COLLECTED DATA ->
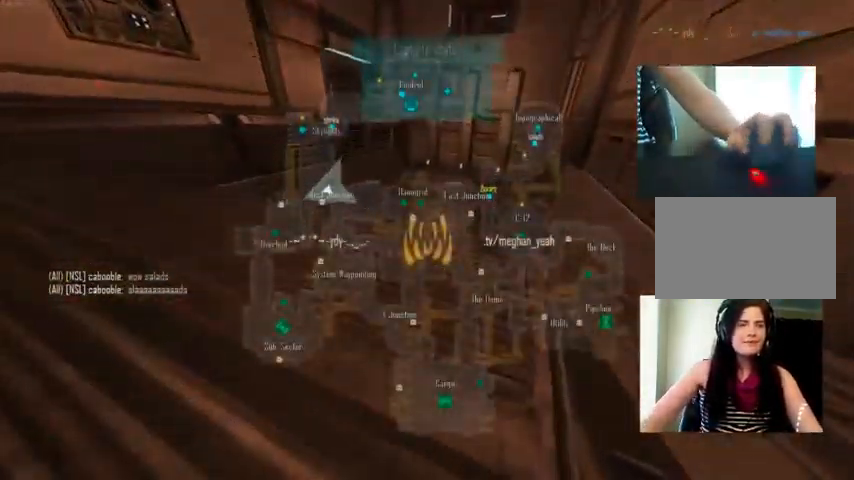
{"keys": ["c", "ctrl"], "mouse": [], "events": []}
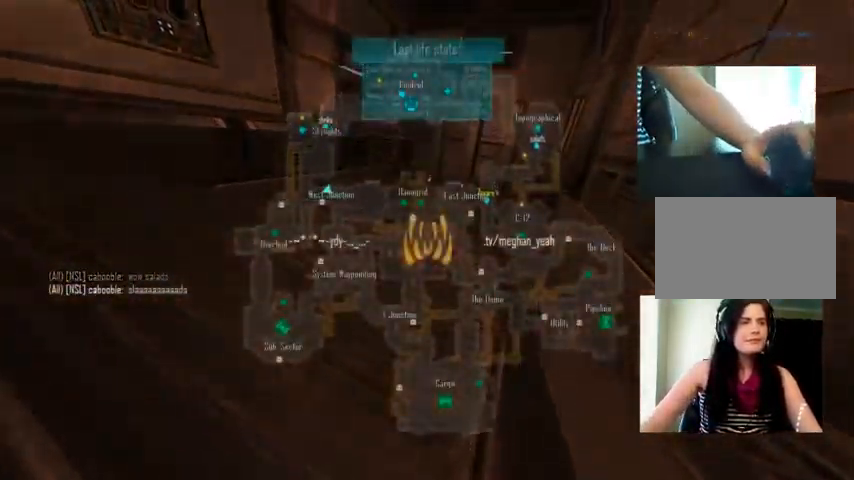
{"keys": ["c", "ctrl"], "mouse": [], "events": []}
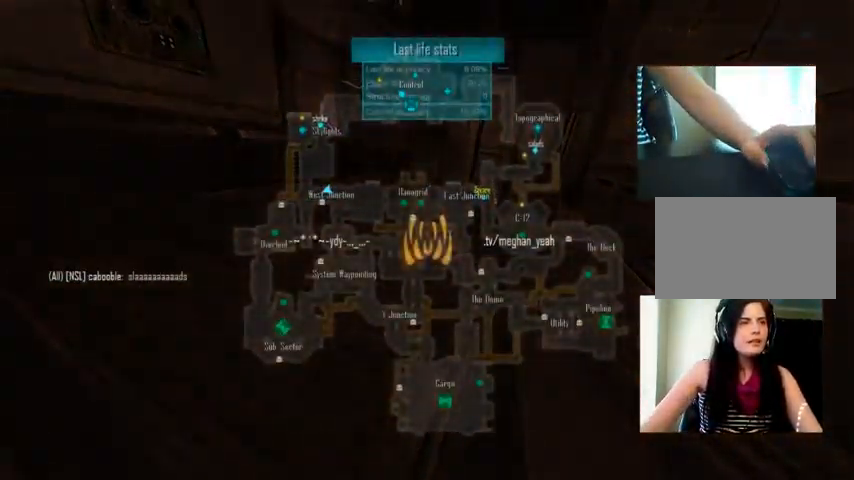
{"keys": ["c", "ctrl"], "mouse": [], "events": []}
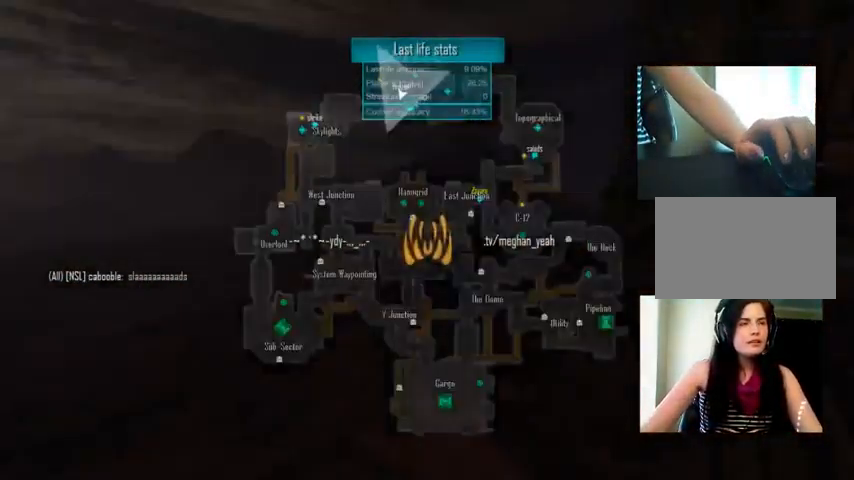
{"keys": ["c", "ctrl"], "mouse": [], "events": []}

PROBLEM ->
Would you transcribe the listing above line by line, exactly, leaving every picture out?

SOLUTION TO THIS TASK ->
{"keys": ["c", "ctrl"], "mouse": [], "events": []}
{"keys": ["c", "ctrl"], "mouse": [], "events": []}
{"keys": ["c", "ctrl"], "mouse": [], "events": []}
{"keys": ["c", "ctrl"], "mouse": [], "events": []}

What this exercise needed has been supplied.